As they passed the steps to the harbor, the scene was in full bloom. There was a group playing haunting sounds from South America, street artists of amazing technical skill, imaginative body art, and jugglers and others vying for the crowd’s attention. Rachel observed aimlessly that it was amazing how much talent there was and how many of these people survived on near- starvation wages.
“Listen,” she suddenly said with too much assertiveness.
“Uh-oh,” Josh responded before she could continue. “Suddenly I sense doom.”
“No, no, at least I don’t think so. You mentioned Kit’s brother being with justice. Wasn’t Peter Favulli with the FBI at this time?”
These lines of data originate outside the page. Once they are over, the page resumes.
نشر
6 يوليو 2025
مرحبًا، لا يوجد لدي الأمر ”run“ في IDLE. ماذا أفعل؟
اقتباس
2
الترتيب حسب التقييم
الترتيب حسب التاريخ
“Yeah, after law school, he went right in.”
Rachel grunted. “Did he have anything to do with your…situation?”
As they reached the hotel, Josh looked at her with increased suspicion.
“And why do you ask?”
“Let’s get seated. Yeah, better you be seated.” When the logistics were completed, she resumed. “Okay, I should have mentioned this earlier. You had a secret with Cate, I also have a secret, so I guess we’re even. Peter is coming.”